Source records ::
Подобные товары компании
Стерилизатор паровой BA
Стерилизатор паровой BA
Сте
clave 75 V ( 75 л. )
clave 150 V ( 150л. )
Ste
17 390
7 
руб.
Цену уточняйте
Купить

Work required :: Working through the records above, copy each one exactly.

Answer to this task ::
Подобные товары компании
Стерилизатор паровой BA
Стерилизатор паровой BA
Сте
clave 75 V ( 75 л. )
clave 150 V ( 150л. )
Ste
17 390
7 
руб.
Цену уточняйте
Купить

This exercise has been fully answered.